In Selbsterntegärten kooperieren Verbraucherinnen und Verbraucher mit Landwirtinnen und Landwirte und teilen sich die Arbeit und den Acker.

rote Tomaten am Strauch im Gewächshaus
Quelle: spectral-design - stock.adobe.com

Das Prinzip ist einfach: Im April oder Mai übernehmen Interessierte von einem Bauernhof in der Nähe ein kleines, bereits teilweise mit verschiedenen Gemüsesorten bepflanztes Stück Acker. Danach sind sie für die Pflege ihres jungen Gemüses selbst zuständig. Die dafür notwendigen Gartengeräte sowie das Gießwasser stellt meistens der Bauernhof. Auf ihrer Scholle können die Parzellennutzerinnen und -nutzer dann eine Saison lang ihr frisches Gemüse selbst ernten. Ist eine Kultur abgeerntet, können die Hobbygärtnerinnen und -gärtner ihre Parzelle neu bepflanzen.

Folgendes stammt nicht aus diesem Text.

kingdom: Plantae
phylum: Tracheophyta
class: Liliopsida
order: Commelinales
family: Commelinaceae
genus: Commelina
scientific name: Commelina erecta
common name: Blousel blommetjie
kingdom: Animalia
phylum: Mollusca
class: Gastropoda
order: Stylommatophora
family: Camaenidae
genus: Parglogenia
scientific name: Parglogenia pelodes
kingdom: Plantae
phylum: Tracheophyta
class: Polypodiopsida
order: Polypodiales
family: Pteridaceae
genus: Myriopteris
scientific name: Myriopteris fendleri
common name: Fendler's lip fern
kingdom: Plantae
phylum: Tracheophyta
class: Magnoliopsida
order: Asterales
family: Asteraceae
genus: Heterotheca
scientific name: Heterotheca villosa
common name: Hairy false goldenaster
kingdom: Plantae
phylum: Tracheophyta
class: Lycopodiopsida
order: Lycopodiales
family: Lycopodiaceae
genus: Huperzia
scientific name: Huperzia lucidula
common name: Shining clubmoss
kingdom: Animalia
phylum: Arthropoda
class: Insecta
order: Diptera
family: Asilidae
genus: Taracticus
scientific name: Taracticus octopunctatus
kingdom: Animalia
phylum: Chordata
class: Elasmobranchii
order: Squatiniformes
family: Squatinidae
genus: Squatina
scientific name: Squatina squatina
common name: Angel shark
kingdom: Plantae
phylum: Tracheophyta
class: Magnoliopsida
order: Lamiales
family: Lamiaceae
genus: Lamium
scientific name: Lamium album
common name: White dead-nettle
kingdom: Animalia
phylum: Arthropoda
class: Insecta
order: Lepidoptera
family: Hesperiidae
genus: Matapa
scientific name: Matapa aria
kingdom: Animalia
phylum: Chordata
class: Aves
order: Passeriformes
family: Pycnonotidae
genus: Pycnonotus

Etwa zwei Stunden pro Woche sollten sie fürs Gärtnern einplanen. Als Lohn für die Arbeit winkt eine reiche Ernte. Die Erntesaison beginnt im Mai mit frischen Kräutern, Radieschen und Salaten und endet im November mit Kohl, Möhren und Kürbissen. Im Winter geht die Fläche an den Hof zurück und ruht. 

Selbstgärtnerprojekte breiten sich bundesweit aus

Die Idee zum Gemüseselbsternten ist bereits in den 1980er Jahren in Wien aufgekeimt. Erst Ende der 1990er hat sie in Deutschland Wurzeln geschlagen, mittlerweile sprießen die Selbsterntegärten besonders rund um die Großstädte wie Pilze aus dem Boden.

Parzellen, die genug eigenes Gemüse für die Versorgung einer Familie abwerfen, kosten für eine Saison je nach Anbieter etwa 200 bis 300 Euro. Wie viel sie letztlich abwirft hängt nicht zuletzt von der Pflege und vom Klima ab.

Einen Selbsterntegarten zu pflegen, bedeutet natürlich Arbeit, es macht aber auch Spaß unter Gleichgesinnten zu gärtnern und Tipps auszutauschen. Auch Kinder können mithelfen und dadurch schon früh lernen, woher ihre Lebensmittel kommen.

Selbsterntegärten sind ausdrücklich auch für motivierte Gartenlaien geeignet. Learning by doing lautet die Devise und wenn der Nachbar oder die Nachbarin nicht weiterhelfen kann, steht in den meisten Gärten auch der betreuende Landwirt oder die Landwirtin regelmäßig zur Verfügung, um Fragen zu beantworten oder Nachschub in Form von Saatgut oder Jungpflanzen zu liefern.